By Owen Paine on Tuesday December 1, 2009 03:24 PM

... as the Lord Humungus, shown above, once memorably advised.

Dean Baker, alas, though he's a fine fellow, is no Humungus. In a recent Counterpunch piece, El Dino has caught the smell of welfare-queen bankster handout number 13 in the recent POTUS mortgage relief plan. Dean sets it up nicely:

"Homeowners are effectively throwing money away every time they make a mortgage payment... the Center for Economic and Policy Research calculated that a family who purchased a small home in Los Angeles near the peak of the bubble could save $1,640 a month by renting rather than owning. This comes to almost $20,000 a year. In Phoenix, a family who purchased a home near the peak of the bubble could save $420 a month or $5,000 a year. In Miami, the savings would be $1,940 a month, more than $23,000 a year... These homeowners also have no reasonable prospect of ever getting equity in their homes. In many cases they are 20 or 30 percent underwater, possibly owing over $100,000 more than the current value of their home."
Okay, so walk away, right?

Nope. Dean wants the geefs and geefettes to be able to rent back their present "owned" digs for ten years at today's lower rental ratess.

Hmmm. Not gonna happen. The POTUS has a different remedy: why not have Uncle pay down a chunk of the mortgage? Reduce the nut, make it easier to carry. Hold the phone, our man sez:

"If the government pays for a mortgage modification where the homeowner is still paying more for the mortgage than they would for rent, then the bank gets a big gift from the government, but the homeowner is still coming out behind."
Steel-trap mind on that guy, no?

But we want walkaway to accelerate, so we unlike Dean, want all underwater households to bug out son-of-sam style today, all at once, and then go out and rent each others' houses at market rates from the banksters.
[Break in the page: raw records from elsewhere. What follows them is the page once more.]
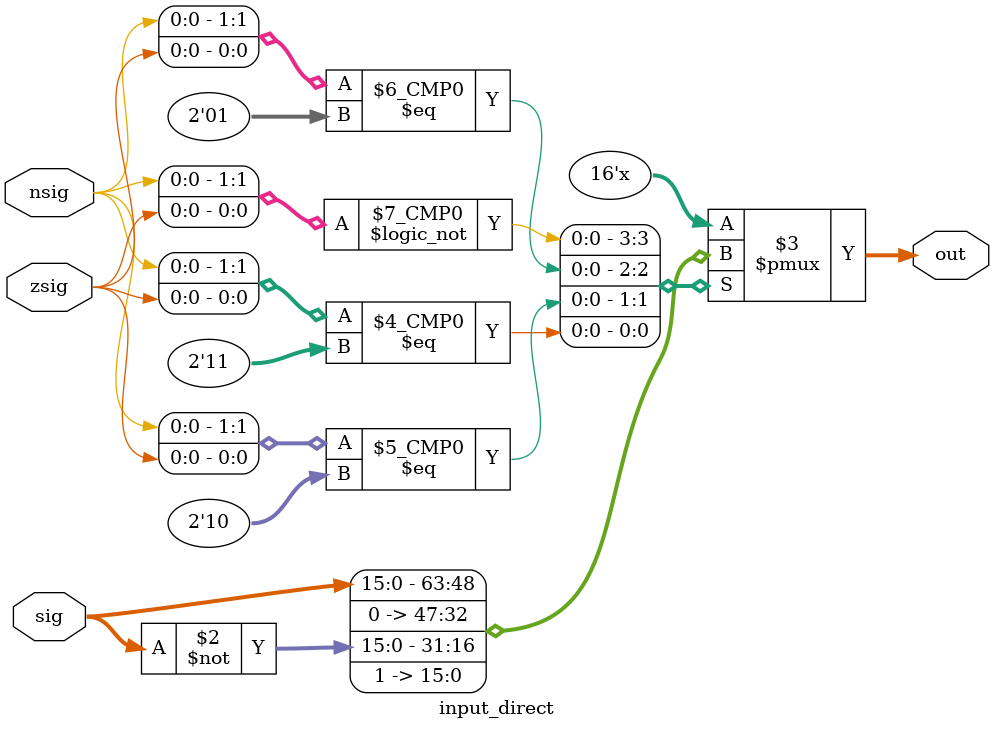
<source format=v>
`timescale 1ns / 1ps

module ALU#(
    parameter width = 16
    )(
    input  wire [width - 1 : 0] x,
    input  wire                 zx,
    input  wire                 nx,
    
    input  wire [width - 1 : 0] y,
    input  wire                 zy,
    input  wire                 ny,
    
    input  wire                 f,
    input  wire                 no,
    
    output wire [width - 1 : 0] out,
    output wire                 zr,
    output wire                 ng
    );

wire [width - 1 : 0] directed_x;
wire [width - 1 : 0] directed_y;
wire [width - 1 : 0] out_buf;

input_direct #(width) dir_x (x, zx, nx, directed_x);
input_direct #(width) dir_y (y, zy, ny, directed_y);

assign out_buf = f? directed_x + directed_y : directed_x & directed_y;
assign out     = no? ~out_buf : out_buf;
assign zr      = out == 0;
assign ng      = out < 0;

endmodule

module input_direct#(
    parameter width = 16
    )(
    input  wire [width - 1 : 0] sig,
    input  wire                 zsig,
    input  wire                 nsig,   
    output reg  [width - 1 : 0] out
    );

always@(*)
    begin
    
    case ({nsig, zsig})
    
    2'b00: out = sig;
    2'b01: out = 0;
    2'b10: out = ~sig;
    2'b11: out = ~0;
    
    endcase
    
    end
    
endmodule

</source>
Now there's a fearful symmetry for you. Why is our magic president talking a big bundle of buy-down money anyway? Maybe it's a twofer: one, it hands money to the banks they'll never collect otherwise; and two, it might slow the walkaway movement with a fusillade of false hopes -- which are, after all, something of an Obama house special.

Comments (2)

False hope and chump change.

bk:

Interesting argument. As someone facing this dilemna (not because of funny mortgage money or anything like that but because of my own psychological and moral failings vis a vis the crack cocaine of easy credit) it makes me wonder if I should even try.